Exercise requirements
Render every non-blank line of the rows below as a Markdown table with the columns "Line No." and "Text", numbering the lines in order. Leave the pictures out of the answer.

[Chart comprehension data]
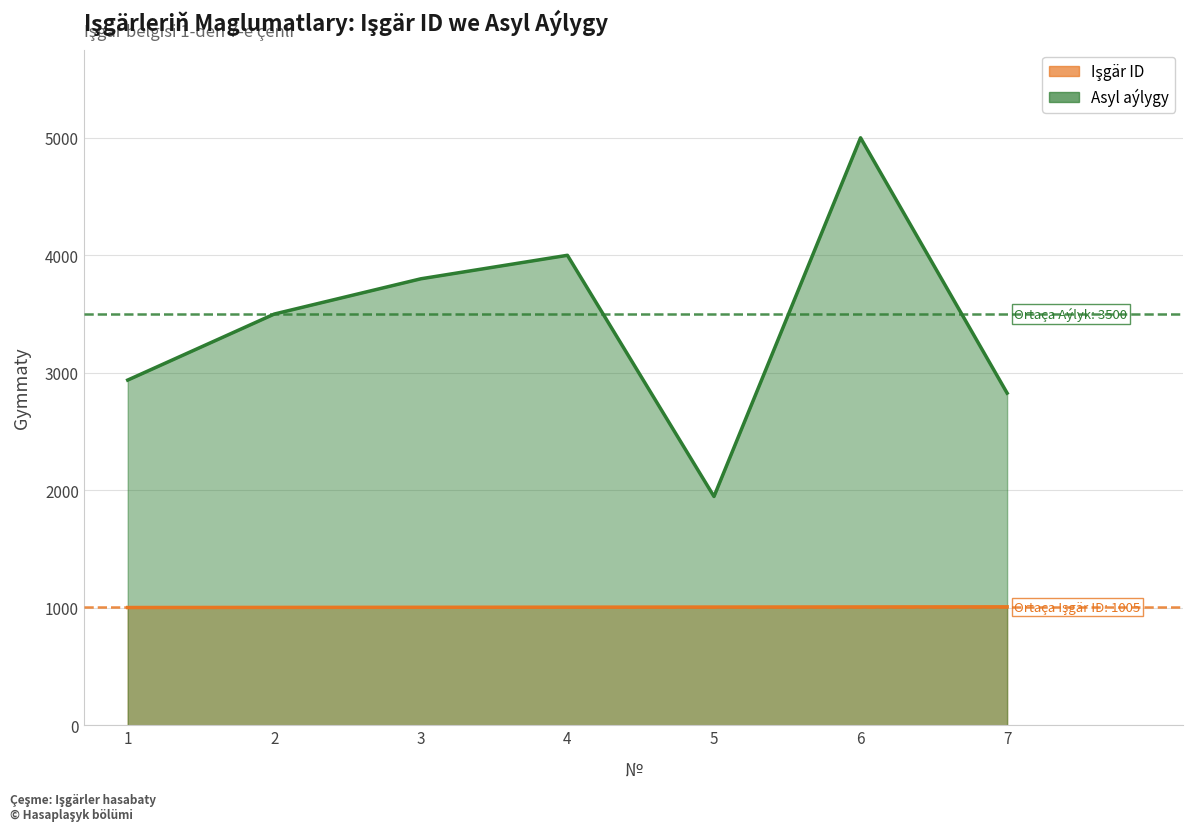

Reading left to right, what are all the values shown in this chart?

Işgär ID: 1002	1003	1004	1005	1006	1007	1008
Asyl aýlygy: 2938	3500	3800	4000	1947	5000	2827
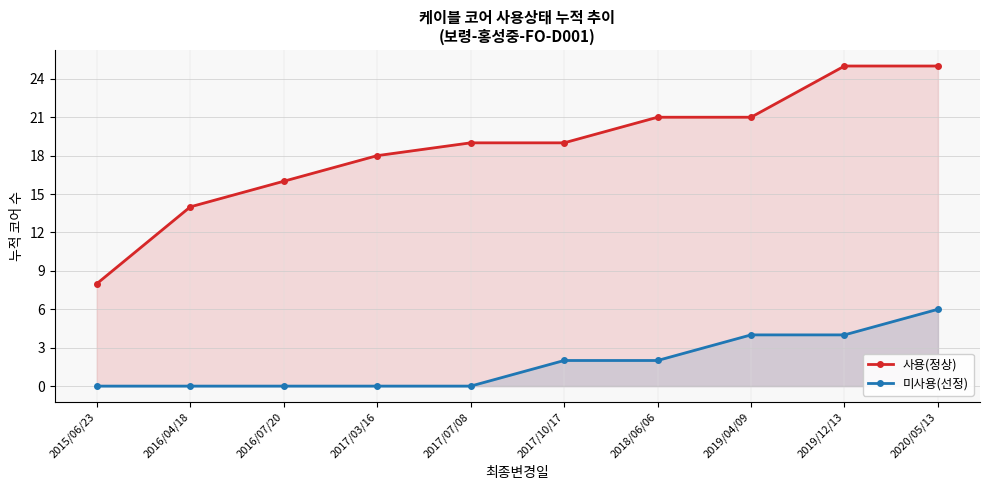

List the series in order of their overall mean, highest first.

사용(정상), 미사용(선정)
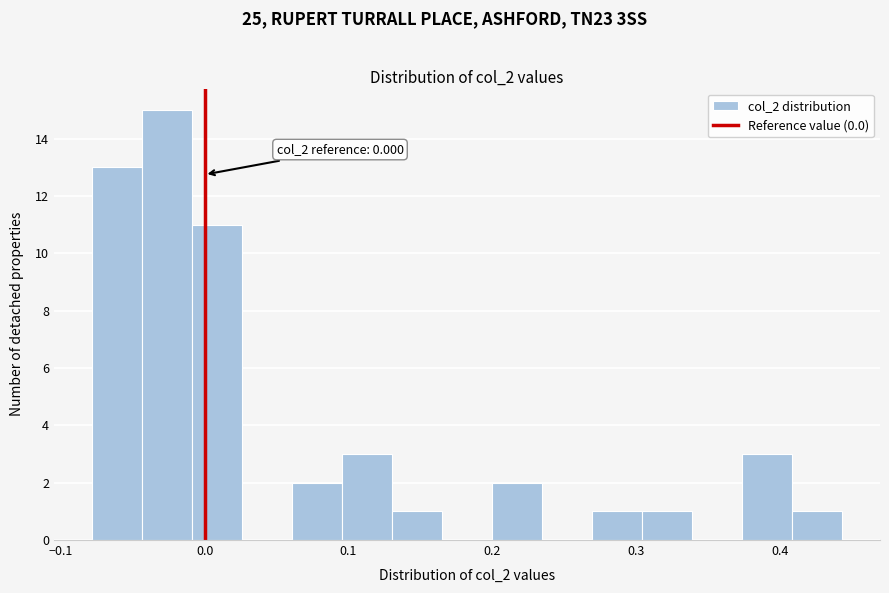

Around what value on the x-axis is the tallest bar? Give the approximate position of its centre, as read against the axis.

-0.03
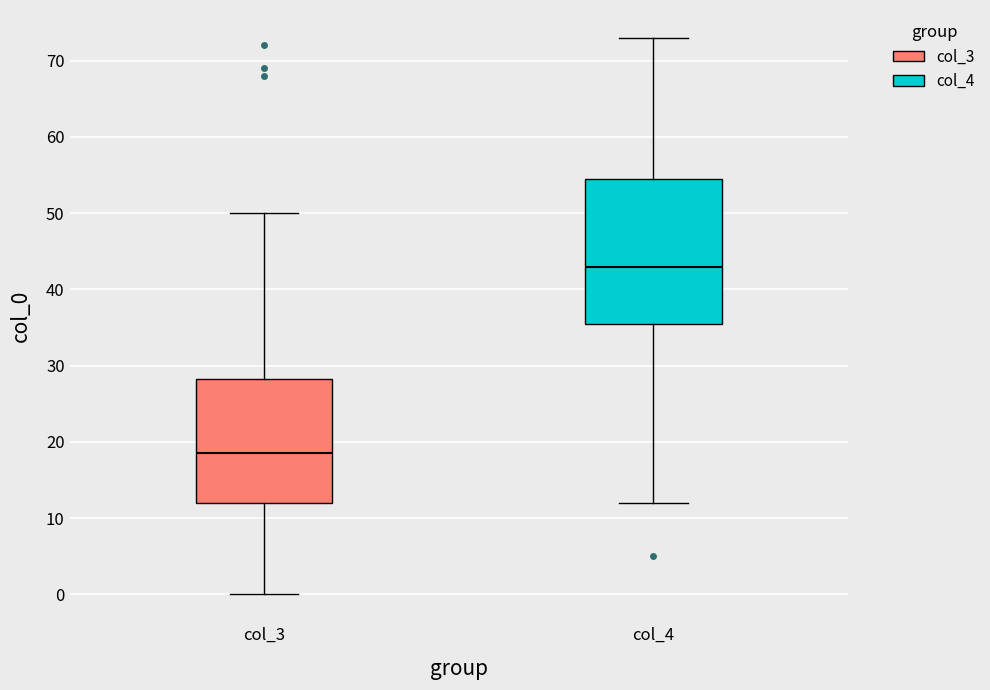

Comparing the boxes themselves (not the whiskers), which one is the tallest?

col_4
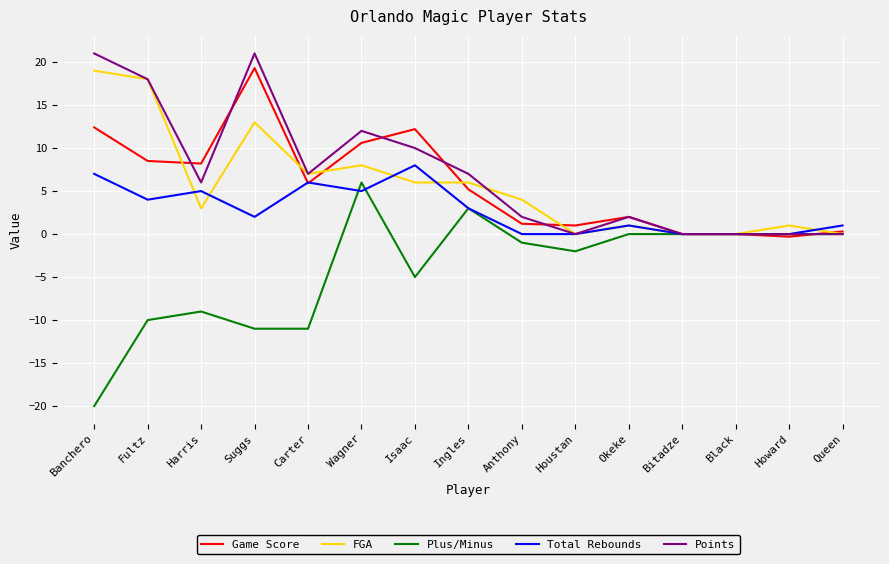

How many categories are shown in the chart?

15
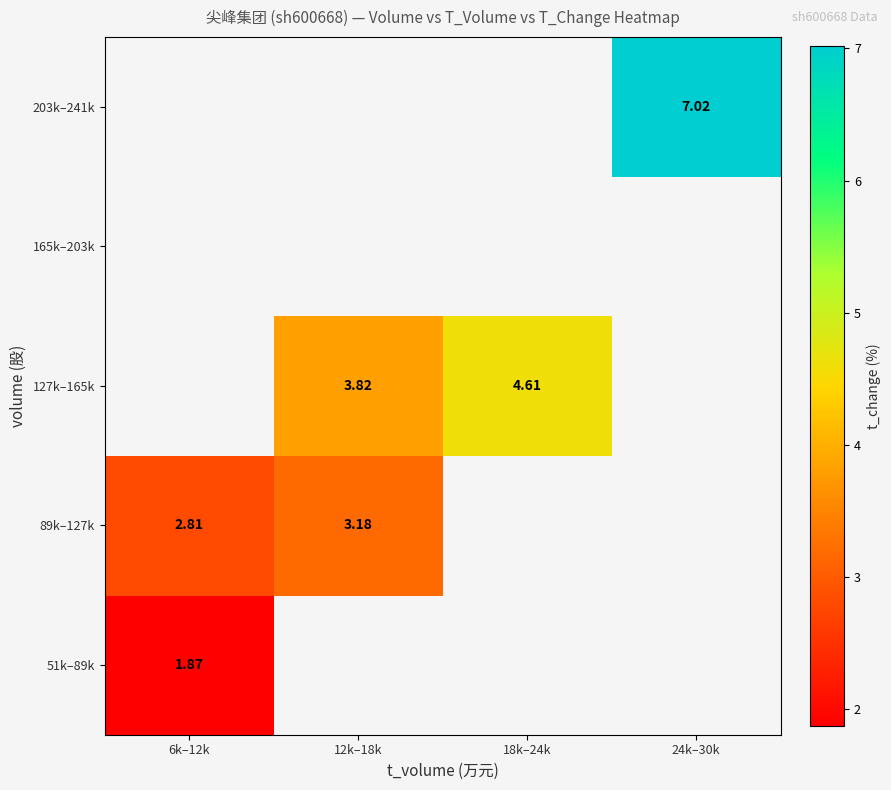

Count the number of data series in this chart.

5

Answer space
| Line No. | Text |
|---|---|
| 1 | Reading left to right, what are all the values shown in this chart? |
| 2 | Işgär ID: 1002	1003	1004	1005	1006	1007	1008 |
| 3 | Asyl aýlygy: 2938	3500	3800	4000	1947	5000	2827 |
| 4 | List the series in order of their overall mean, highest first. |
| 5 | 사용(정상), 미사용(선정) |
| 6 | Around what value on the x-axis is the tallest bar? Give the approximate position of its centre, as read against the axis. |
| 7 | -0.03 |
| 8 | Comparing the boxes themselves (not the whiskers), which one is the tallest? |
| 9 | col_4 |
| 10 | How many categories are shown in the chart? |
| 11 | 15 |
| 12 | Count the number of data series in this chart. |
| 13 | 5 |